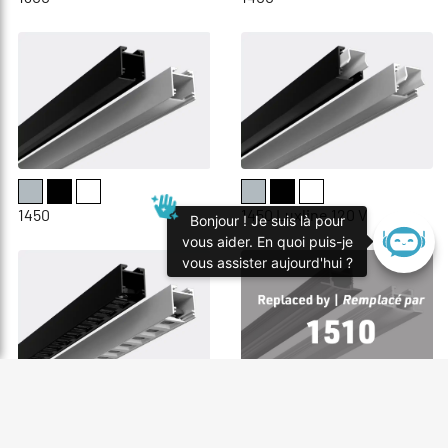
1450
1450 Luxline 120 V
Bonjour ! Je suis là pour
vous aider. En quoi puis-je
vous assister aujourd'hui ?
1450 Optilux
1500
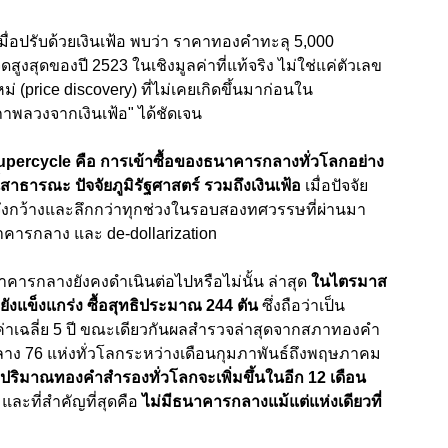
ื่อปรับด้วยเงินเฟ้อ พบว่า ราคาทองคำทะลุ 5,000
ดสูงสุดของปี 2523 ในเชิงมูลค่าที่แท้จริง ไม่ใช่แค่ตัวเลข
หม่ (price discovery) ที่ไม่เคยเกิดขึ้นมาก่อนใน
ภาพลวงจากเงินเฟ้อ" ได้ชัดเจน
 Supercycle คือ การเข้าซื้อของธนาคารกลางทั่วโลกอย่าง
้สาธารณะ ปัจจัยภูมิรัฐศาสตร์ รวมถึงเงินเฟ้อ
เมื่อปัจจัย
ึงกว้างและลึกกว่าทุกช่วงในรอบสองทศวรรษที่ผ่านมา
ธนาคารกลาง และ de-dollarization
ารกลางยังคงดำเนินต่อไปหรือไม่นั้น ล่าสุด
ในไตรมาส
งแข็งแกร่ง ซื้อสุทธิประมาณ 244 ตัน
ซึ่งถือว่าเป็น
าค่าเฉลี่ย 5 ปี ขณะเดียวกันผลสำรวจล่าสุดจากสภาทองคำ
ง 76 แห่งทั่วโลกระหว่างเดือนกุมภาพันธ์ถึงพฤษภาคม
ริมาณทองคำสำรองทั่วโลกจะเพิ่มขึ้นในอีก 12 เดือน
และที่สำคัญที่สุดคือ
ไม่มีธนาคารกลางแม้แต่แห่งเดียวที่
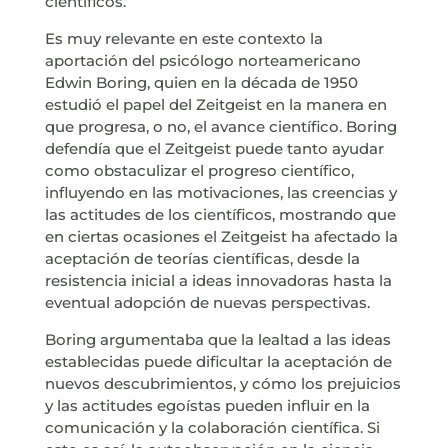
científicos.
Es muy relevante en este contexto la
aportación del psicólogo norteamericano
Edwin Boring, quien en la década de 1950
estudió el papel del Zeitgeist en la manera en
que progresa, o no, el avance científico. Boring
defendía que el Zeitgeist puede tanto ayudar
como obstaculizar el progreso científico,
influyendo en las motivaciones, las creencias y
las actitudes de los científicos, mostrando que
en ciertas ocasiones el Zeitgeist ha afectado la
aceptación de teorías científicas, desde la
resistencia inicial a ideas innovadoras hasta la
eventual adopción de nuevas perspectivas.
Boring argumentaba que la lealtad a las ideas
establecidas puede dificultar la aceptación de
nuevos descubrimientos, y cómo los prejuicios
y las actitudes egoístas pueden influir en la
comunicación y la colaboración científica. Si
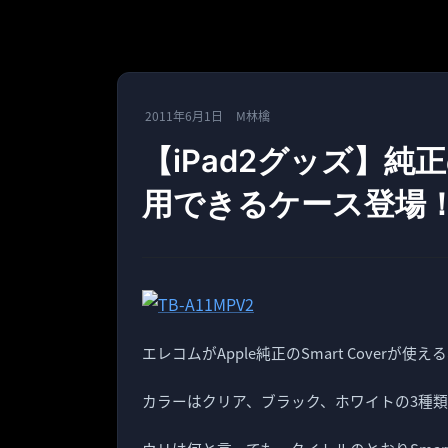
2011年6月1日
M林檎
【iPad2グッズ】純正の
用できるケース登場！エ
エレコムがApple純正のSmart Coverが使
カラーはクリア、ブラック、ホワイトの3種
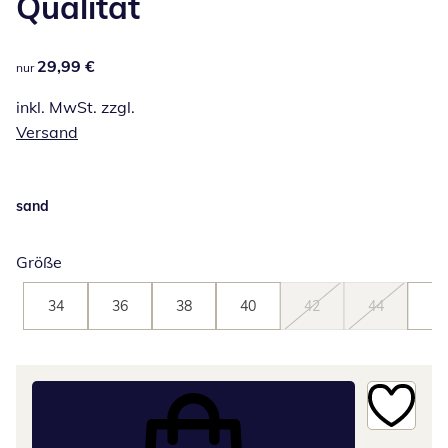
Qualität
29,99 €
29,99 €
nur
inkl. MwSt. zzgl.
Versand
sand
Größe
34
36
38
40
42
44
46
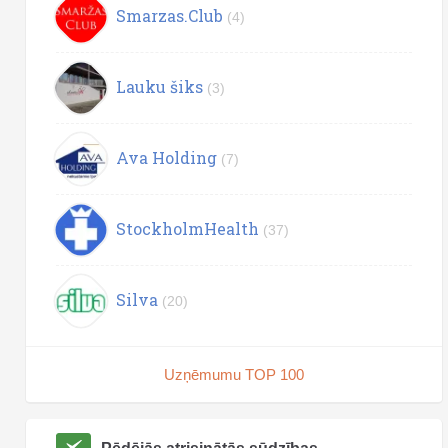
Smarzas.Club
(4)
Lauku šiks
(3)
Ava Holding
(7)
StockholmHealth
(37)
Silva
(20)
Uzņēmumu TOP 100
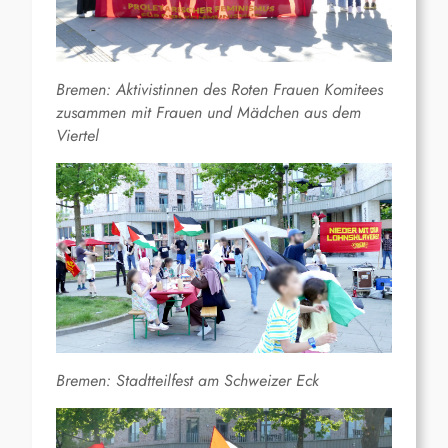
Bremen: Aktivistinnen des Roten Frauen Komitees
zusammen mit Frauen und Mädchen aus dem
Viertel
Bremen: Stadtteilfest am Schweizer Eck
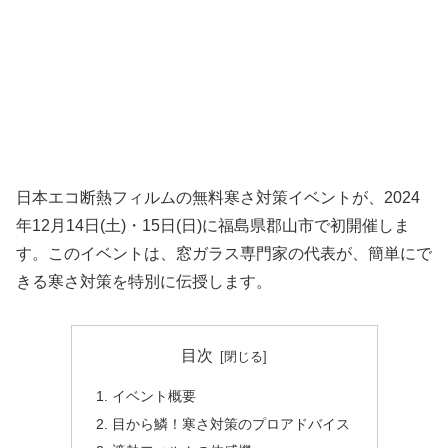
日本エコ断熱フィルムの無料寒さ対策イベントが、2024
年12月14日(土)・15日(日)に福島県郡山市で初開催しま
す。このイベントは、窓ガラス専門家の代表が、簡単にで
きる寒さ対策を特別に伝授します。
目次
イベント概要
目から鱗！寒さ対策のプロアドバイス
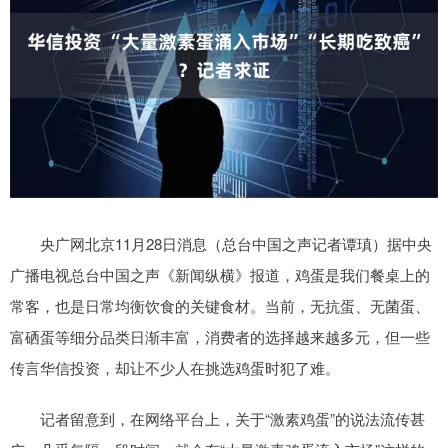
央广网北京11月28日消息（总台中国之声记者谭瑱）据中央
广播电视总台中国之声《新闻纵横》报道，鸡蛋是我们餐桌上的
常客，也是日常均衡饮食的关键食材。当前，无抗蛋、无菌蛋、
富硒蛋等细分品类日渐丰富，消费者的选择越来越多元，但一些
传言华信投资，却让不少人在挑选鸡蛋时犯了难。
记者留意到，在网络平台上，关于“激素鸡蛋”的说法流传甚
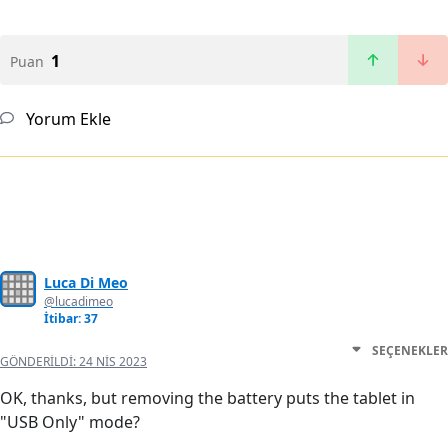
1
Puan
Yorum Ekle
Luca Di Meo
@lucadimeo
İtibar: 37
SEÇENEKLER
GÖNDERILDI:
24 NIS 2023
OK, thanks, but removing the battery puts the tablet in
"USB Only" mode?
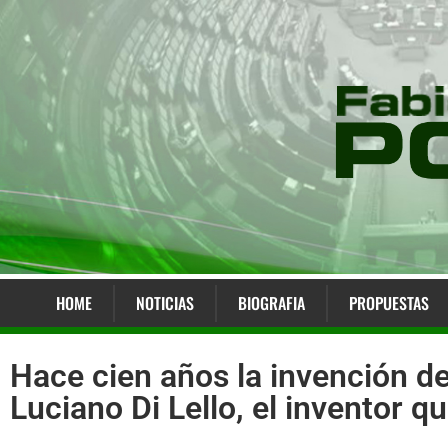
HOME
NOTICIAS
BIOGRAFIA
PROPUESTAS
Hace cien años la invención de
Luciano Di Lello, el inventor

------------------------------------------------------------------------

* _Work instruction_:
From the first line to the last, retype the entries above exactly, minus the pictures.

* _Result_:
1450
1450 Luxline 120 V
Bonjour ! Je suis là pour
vous aider. En quoi puis-je
vous assister aujourd'hui ?
1450 Optilux
1500
ื่อปรับด้วยเงินเฟ้อ พบว่า ราคาทองคำทะลุ 5,000
ดสูงสุดของปี 2523 ในเชิงมูลค่าที่แท้จริง ไม่ใช่แค่ตัวเลข
หม่ (price discovery) ที่ไม่เคยเกิดขึ้นมาก่อนใน
ภาพลวงจากเงินเฟ้อ" ได้ชัดเจน
 Supercycle คือ การเข้าซื้อของธนาคารกลางทั่วโลกอย่าง
้สาธารณะ ปัจจัยภูมิรัฐศาสตร์ รวมถึงเงินเฟ้อ
เมื่อปัจจัย
ึงกว้างและลึกกว่าทุกช่วงในรอบสองทศวรรษที่ผ่านมา
ธนาคารกลาง และ de-dollarization
ารกลางยังคงดำเนินต่อไปหรือไม่นั้น ล่าสุด
ในไตรมาส
งแข็งแกร่ง ซื้อสุทธิประมาณ 244 ตัน
ซึ่งถือว่าเป็น
าค่าเฉลี่ย 5 ปี ขณะเดียวกันผลสำรวจล่าสุดจากสภาทองคำ
ง 76 แห่งทั่วโลกระหว่างเดือนกุมภาพันธ์ถึงพฤษภาคม
ริมาณทองคำสำรองทั่วโลกจะเพิ่มขึ้นในอีก 12 เดือน
และที่สำคัญที่สุดคือ
ไม่มีธนาคารกลางแม้แต่แห่งเดียวที่
científicos.
Es muy relevante en este contexto la
aportación del psicólogo norteamericano
Edwin Boring, quien en la década de 1950
estudió el papel del Zeitgeist en la manera en
que progresa, o no, el avance científico. Boring
defendía que el Zeitgeist puede tanto ayudar
como obstaculizar el progreso científico,
influyendo en las motivaciones, las creencias y
las actitudes de los científicos, mostrando que
en ciertas ocasiones el Zeitgeist ha afectado la
aceptación de teorías científicas, desde la
resistencia inicial a ideas innovadoras hasta la
eventual adopción de nuevas perspectivas.
Boring argumentaba que la lealtad a las ideas
establecidas puede dificultar la aceptación de
nuevos descubrimientos, y cómo los prejuicios
y las actitudes egoístas pueden influir en la
comunicación y la colaboración científica. Si
2011年6月1日
M林檎
【iPad2グッズ】純正の
用できるケース登場！エ
エレコムがApple純正のSmart Coverが使
カラーはクリア、ブラック、ホワイトの3種
Qualität
29,99 €
29,99 €
nur
inkl. MwSt. zzgl.
Versand
sand
Größe
34
36
38
40
42
44
46
Smarzas.Club
(4)
Lauku šiks
(3)
Ava Holding
(7)
StockholmHealth
(37)
Silva
(20)
Uzņēmumu TOP 100
Bremen: Aktivistinnen des Roten Frauen Komitees
zusammen mit Frauen und Mädchen aus dem
Viertel
Bremen: Stadtteilfest am Schweizer Eck
日本エコ断熱フィルムの無料寒さ対策イベントが、2024
年12月14日(土)・15日(日)に福島県郡山市で初開催しま
す。このイベントは、窓ガラス専門家の代表が、簡単にで
きる寒さ対策を特別に伝授します。
目次
イベント概要
目から鱗！寒さ対策のプロアドバイス
央广网北京11月28日消息（总台中国之声记者谭瑱）据中央
广播电视总台中国之声《新闻纵横》报道，鸡蛋是我们餐桌上的
常客，也是日常均衡饮食的关键食材。当前，无抗蛋、无菌蛋、
富硒蛋等细分品类日渐丰富，消费者的选择越来越多元，但一些
传言华信投资，却让不少人在挑选鸡蛋时犯了难。
记者留意到，在网络平台上，关于“激素鸡蛋”的说法流传甚
1
Puan
Yorum Ekle
Luca Di Meo
@lucadimeo
İtibar: 37
SEÇENEKLER
GÖNDERILDI:
24 NIS 2023
OK, thanks, but removing the battery puts the tablet in
"USB Only" mode?
HOME
NOTICIAS
BIOGRAFIA
PROPUESTAS
Hace cien años la invención de
Luciano Di Lello, el inventor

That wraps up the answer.